CONSENT TO PROCEDURE AND RELEASE OF LIABILITY I hereby authorize Manny Leon Guillen, Perry Doig, Andrea Whipple, Ben Chavez, Frank Troeh, or any representative body piercer at Rose Gold's Tattoo & Piercing to perform upon my child the procedure of piercing. We understand that this piercing(s) usually takes 3-6 months or longer to heal and that healing times vary from person to person. - This procedure is to include whatever is required in attempting to accomplish such purpose. If any conditions are revealed during the course of this procedure that were not recognized before, and which call for procedures in addition to or different from those originally contemplated, I further request and authorize the performance of such procedures.
- The nature and purpose of this procedure, as well as possible alternative methods, the risks involved, and the potential complications, have been fully explained to me. I acknowledge that no guarantee or assurance has been made as to the results that may be obtained, and I assume any and all risks in connection therewith.
- We understand this procedure involves the invasion of my child's body by an instrument and jewelry, and said instrument and all other instruments used in the course of this procedure are sterile, and that this procedure will be done using strict aseptic technique.
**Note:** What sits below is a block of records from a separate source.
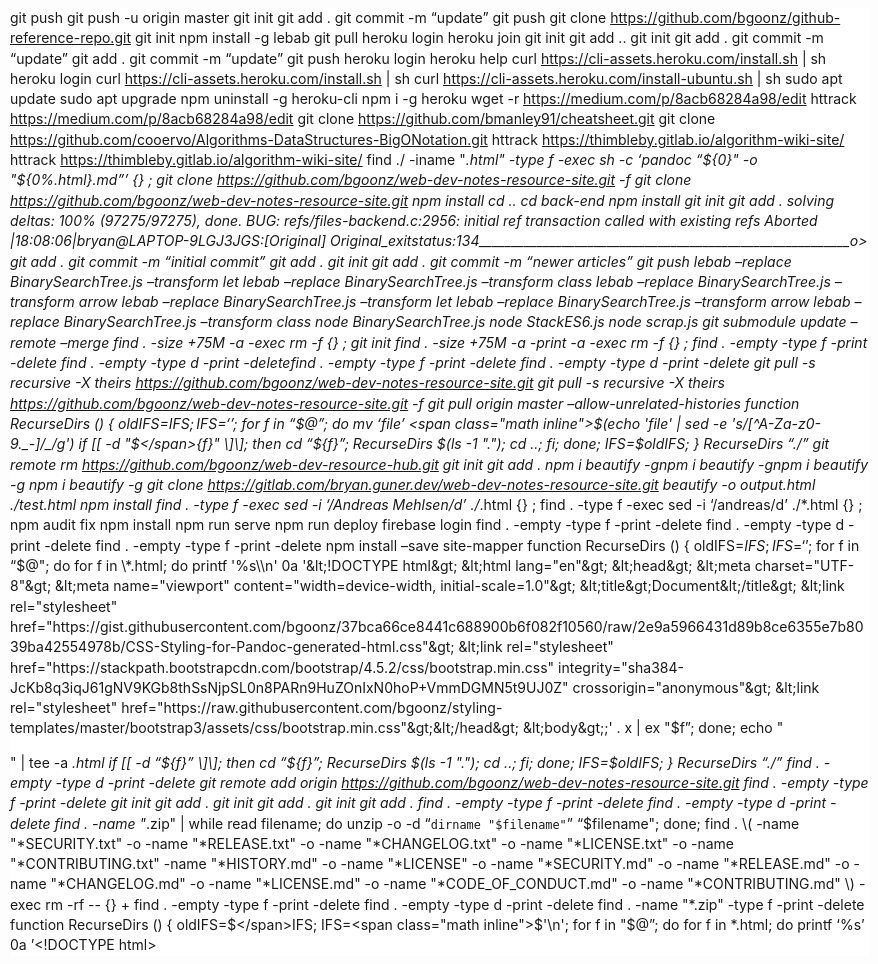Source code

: git push git push -u origin master git init git add . git commit -m “update” git push git clone https://github.com/bgoonz/github-reference-repo.git git init npm install -g lebab git pull heroku login heroku join git init git add .. git init git add . git commit -m “update” git add . git commit -m “update” git push heroku login heroku help curl https://cli-assets.heroku.com/install.sh | sh heroku login curl https://cli-assets.heroku.com/install.sh | sh curl https://cli-assets.heroku.com/install-ubuntu.sh | sh sudo apt update sudo apt upgrade npm uninstall -g heroku-cli npm i -g heroku wget -r https://medium.com/p/8acb68284a98/edit httrack https://medium.com/p/8acb68284a98/edit git clone https://github.com/bmanley91/cheatsheet.git git clone https://github.com/cooervo/Algorithms-DataStructures-BigONotation.git httrack https://thimbleby.gitlab.io/algorithm-wiki-site/ httrack https://thimbleby.gitlab.io/algorithm-wiki-site/ find ./ -iname "*.html" -type f -exec sh -c ‘pandoc “<span class="math inline">${0}" -o "$</span>{0%.html}.md”’ {} ; git clone https://github.com/bgoonz/web-dev-notes-resource-site.git -f git clone https://github.com/bgoonz/web-dev-notes-resource-site.git npm install cd .. cd back-end npm install git init git add . solving deltas: 100% (97275/97275), done. BUG: refs/files-backend.c:2956: initial ref transaction called with existing refs Aborted |18:08:06|bryan@LAPTOP-9LGJ3JGS:\[Original\] Original\_exitstatus:134\_\_\_\_\_\_\_\_\_\_\_\_\_\_\_\_\_\_\_\_\_\_\_\_\_\_\_\_\_\_\_\_\_\_\_\_\_\_\_\_\_\_\_\_\_\_\_\_\_\_\_\_\_\_\_\_\_\_o&gt; git add . git commit -m “initial commit” git add . git init git add . git commit -m “newer articles” git push lebab –replace BinarySearchTree.js –transform let lebab –replace BinarySearchTree.js –transform class lebab –replace BinarySearchTree.js –transform arrow lebab –replace BinarySearchTree.js –transform let lebab –replace BinarySearchTree.js –transform arrow lebab –replace BinarySearchTree.js –transform class node BinarySearchTree.js node StackES6.js node scrap.js git submodule update –remote –merge find . -size +75M -a -exec rm -f {} ; git init find . -size +75M -a -print -a -exec rm -f {} ; find . -empty -type f -print -delete find . -empty -type d -print -deletefind . -empty -type f -print -delete find . -empty -type d -print -delete git pull -s recursive -X theirs https://github.com/bgoonz/web-dev-notes-resource-site.git git pull -s recursive -X theirs https://github.com/bgoonz/web-dev-notes-resource-site.git -f git pull origin master –allow-unrelated-histories function RecurseDirs () { oldIFS=<span class="math inline">*IFS*; *IFS*=</span>‘’; for f in “$@”; do  
mv ‘file’ <span class="math inline">$(echo 'file' | sed -e 's/\[^A-Za-z0-9.\_-\]/\_/g') if \[\[ -d "$</span>{f}" \]\]; then cd “${f}”; RecurseDirs <span class="math inline">$(ls -1 "."); cd ..; fi; done; IFS=$</span>oldIFS; } RecurseDirs “./” git remote rm https://github.com/bgoonz/web-dev-resource-hub.git git init git add . npm i beautify -gnpm i beautify -gnpm i beautify -g npm i beautify -g git clone https://gitlab.com/bryan.guner.dev/web-dev-notes-resource-site.git beautify -o output.html ./test.html npm install find . -type f -exec sed -i ‘/Andreas Mehlsen/d’ ./*.html {} ; find . -type f -exec sed -i ‘/andreas/d’ ./*.html {} ; npm audit fix npm install npm run serve npm run deploy firebase login find . -empty -type f -print -delete find . -empty -type d -print -delete find . -empty -type f -print -delete npm install –save site-mapper function RecurseDirs () { oldIFS=<span class="math inline">*IFS*; *IFS*=</span>‘’; for f in “<span class="math inline">$@"; do for f in \*.html; do printf '%s\\n' 0a '&lt;!DOCTYPE html&gt; &lt;html lang="en"&gt; &lt;head&gt; &lt;meta charset="UTF-8"&gt; &lt;meta name="viewport" content="width=device-width, initial-scale=1.0"&gt; &lt;title&gt;Document&lt;/title&gt; &lt;link rel="stylesheet" href="https://gist.githubusercontent.com/bgoonz/37bca66ce8441c688900b6f082f10560/raw/2e9a5966431d89b8ce6355e7b8039ba42554978b/CSS-Styling-for-Pandoc-generated-html.css"&gt; &lt;link rel="stylesheet" href="https://stackpath.bootstrapcdn.com/bootstrap/4.5.2/css/bootstrap.min.css" integrity="sha384-JcKb8q3iqJ61gNV9KGb8thSsNjpSL0n8PARn9HuZOnIxN0hoP+VmmDGMN5t9UJ0Z" crossorigin="anonymous"&gt; &lt;link rel="stylesheet" href="https://raw.githubusercontent.com/bgoonz/styling-templates/master/bootstrap3/assets/css/bootstrap.min.css"&gt;&lt;/head&gt; &lt;body&gt;;' . x | ex "$</span>f”; done; echo "

" | tee -a *.html if \[\[ -d “${f}” \]\]; then cd “${f}”; RecurseDirs <span class="math inline">$(ls -1 "."); cd ..; fi; done; IFS=$</span>oldIFS; } RecurseDirs “./” find . -empty -type d -print -delete git remote add origin https://github.com/bgoonz/web-dev-notes-resource-site.git find . -empty -type f -print -delete git init git add . git init git add . git init git add . find . -empty -type f -print -delete find . -empty -type d -print -delete find . -name "*.zip" | while read filename; do unzip -o -d “`dirname "$filename"`” “<span class="math inline">$filename"; done; find . \\( -name "\*SECURITY.txt" -o -name "\*RELEASE.txt" -o -name "\*CHANGELOG.txt" -o -name "\*LICENSE.txt" -o -name "\*CONTRIBUTING.txt" -name "\*HISTORY.md" -o -name "\*LICENSE" -o -name "\*SECURITY.md" -o -name "\*RELEASE.md" -o -name "\*CHANGELOG.md" -o -name "\*LICENSE.md" -o -name "\*CODE\_OF\_CONDUCT.md" -o -name "\*CONTRIBUTING.md" \\) -exec rm -rf -- {} + find . -empty -type f -print -delete find . -empty -type d -print -delete find . -name "\*.zip" -type f -print -delete function RecurseDirs () { oldIFS=$</span>IFS; IFS=<span class="math inline">$'\\n'; for f in "$</span>@”; do for f in \*.html; do printf ‘%s’ 0a ’&lt;!DOCTYPE html&gt;
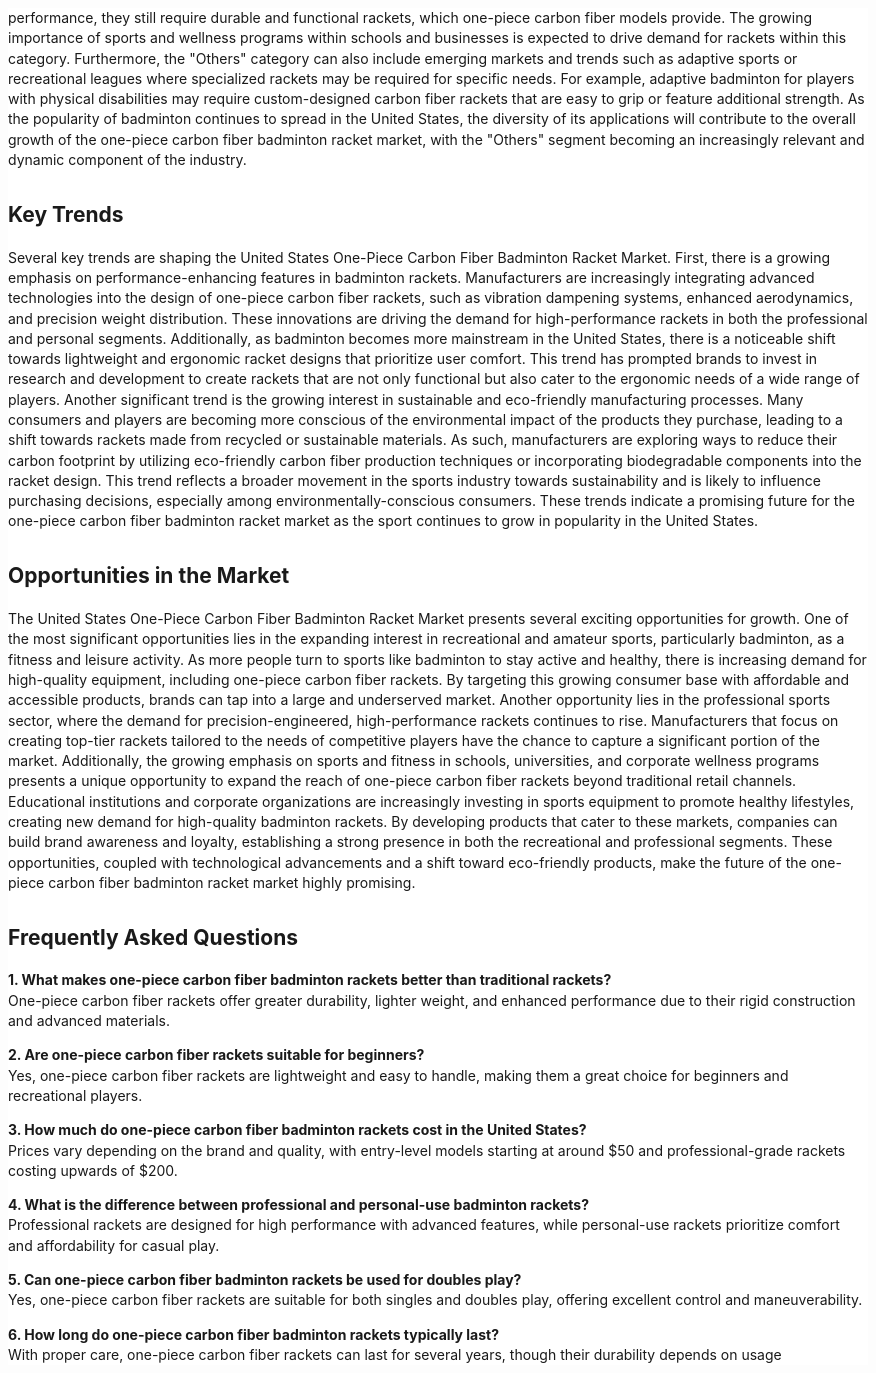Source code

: performance, they still require durable and functional rackets, which one-piece carbon fiber models provide. The growing importance of sports and wellness programs within schools and businesses is expected to drive demand for rackets within this category. Furthermore, the "Others" category can also include emerging markets and trends such as adaptive sports or recreational leagues where specialized rackets may be required for specific needs. For example, adaptive badminton for players with physical disabilities may require custom-designed carbon fiber rackets that are easy to grip or feature additional strength. As the popularity of badminton continues to spread in the United States, the diversity of its applications will contribute to the overall growth of the one-piece carbon fiber badminton racket market, with the "Others" segment becoming an increasingly relevant and dynamic component of the industry. <h2>Key Trends</h2> <p>Several key trends are shaping the United States One-Piece Carbon Fiber Badminton Racket Market. First, there is a growing emphasis on performance-enhancing features in badminton rackets. Manufacturers are increasingly integrating advanced technologies into the design of one-piece carbon fiber rackets, such as vibration dampening systems, enhanced aerodynamics, and precision weight distribution. These innovations are driving the demand for high-performance rackets in both the professional and personal segments. Additionally, as badminton becomes more mainstream in the United States, there is a noticeable shift towards lightweight and ergonomic racket designs that prioritize user comfort. This trend has prompted brands to invest in research and development to create rackets that are not only functional but also cater to the ergonomic needs of a wide range of players. Another significant trend is the growing interest in sustainable and eco-friendly manufacturing processes. Many consumers and players are becoming more conscious of the environmental impact of the products they purchase, leading to a shift towards rackets made from recycled or sustainable materials. As such, manufacturers are exploring ways to reduce their carbon footprint by utilizing eco-friendly carbon fiber production techniques or incorporating biodegradable components into the racket design. This trend reflects a broader movement in the sports industry towards sustainability and is likely to influence purchasing decisions, especially among environmentally-conscious consumers. These trends indicate a promising future for the one-piece carbon fiber badminton racket market as the sport continues to grow in popularity in the United States. <h2>Opportunities in the Market</h2> <p>The United States One-Piece Carbon Fiber Badminton Racket Market presents several exciting opportunities for growth. One of the most significant opportunities lies in the expanding interest in recreational and amateur sports, particularly badminton, as a fitness and leisure activity. As more people turn to sports like badminton to stay active and healthy, there is increasing demand for high-quality equipment, including one-piece carbon fiber rackets. By targeting this growing consumer base with affordable and accessible products, brands can tap into a large and underserved market. Another opportunity lies in the professional sports sector, where the demand for precision-engineered, high-performance rackets continues to rise. Manufacturers that focus on creating top-tier rackets tailored to the needs of competitive players have the chance to capture a significant portion of the market. Additionally, the growing emphasis on sports and fitness in schools, universities, and corporate wellness programs presents a unique opportunity to expand the reach of one-piece carbon fiber rackets beyond traditional retail channels. Educational institutions and corporate organizations are increasingly investing in sports equipment to promote healthy lifestyles, creating new demand for high-quality badminton rackets. By developing products that cater to these markets, companies can build brand awareness and loyalty, establishing a strong presence in both the recreational and professional segments. These opportunities, coupled with technological advancements and a shift toward eco-friendly products, make the future of the one-piece carbon fiber badminton racket market highly promising. <h2>Frequently Asked Questions</h2> <p><strong>1. What makes one-piece carbon fiber badminton rackets better than traditional rackets?</strong> <br> One-piece carbon fiber rackets offer greater durability, lighter weight, and enhanced performance due to their rigid construction and advanced materials.</p> <p><strong>2. Are one-piece carbon fiber rackets suitable for beginners?</strong> <br> Yes, one-piece carbon fiber rackets are lightweight and easy to handle, making them a great choice for beginners and recreational players.</p> <p><strong>3. How much do one-piece carbon fiber badminton rackets cost in the United States?</strong> <br> Prices vary depending on the brand and quality, with entry-level models starting at around $50 and professional-grade rackets costing upwards of $200.</p> <p><strong>4. What is the difference between professional and personal-use badminton rackets?</strong> <br> Professional rackets are designed for high performance with advanced features, while personal-use rackets prioritize comfort and affordability for casual play.</p> <p><strong>5. Can one-piece carbon fiber badminton rackets be used for doubles play?</strong> <br> Yes, one-piece carbon fiber rackets are suitable for both singles and doubles play, offering excellent control and maneuverability.</p> <p><strong>6. How long do one-piece carbon fiber badminton rackets typically last?</strong> <br> With proper care, one-piece carbon fiber rackets can last for several years, though their durability depends on usage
- It has been explained to me and my child that jewelry made of 18-karat, 14-karat gold, niobium, or titanium is ideal for this procedure. We have made the decision to use jewelry made of 18-karat gold, 14-karat gold, titanium, or glass, and I accept all responsibility for this decision.
- I hereby certify that my child is not being coerced in any way, and they are requesting this procedure of their own free will.
- We understand that the needles used for this procedure are single-use. They have not been used on any other clients. The needles, furthermore, have been autoclaved before use and are safely and properly disposed of after each client.
- We acknowledge that certain medical conditions and treatments may be adversely impacted by the procedure(s) of this piercing. Such medical conditions include, but are not limited to, impaired kidney and/or liver function, diabetes, jaundice, medication containing blood thinners, and medication that weakens the immune system.
- We acknowledge that it is not reasonably possible for the representatives and employees of this shop to determine whether I may have an allergic reaction to the processes used in my piercing, and we agree to accept the risk that such a reaction may occur.
- We understand and agree to the aftercare suggestions provided to us via paper copy.
- We understand that it is not suggested to get pierced before traveling, especially hiking/camping or swimming of any kind, and that my child should refrain from these activities until the piercing is fully healed.
- We understand that it is not advisable to get pierced if my child participates in sports, including contact sports or competitions, that require them to remove their jewelry. Additionally, competitive sports that may cause the piercing to be hit or snagged should be avoided until the piercing is fully healed, as premature removal of the jewelry can cause potential complications.
- I understand and accept that jewelry is a final sale; there will be no refunds or exchanges on jewelry once it has been inserted into my child's body. I understand that once jewelry is inserted into my child's piercing, I am responsible for paying for the jewelry in its entirety. I understand that it is my responsibility to request the price of the jewelry before it is inserted into my child's piercing and agree to pay for the jewelry in full. Furthermore, I understand that jewelry requires daily maintenance, and Rose Gold's Tattoo & Piercing will not be liable for lost or damaged jewelry under any circumstances.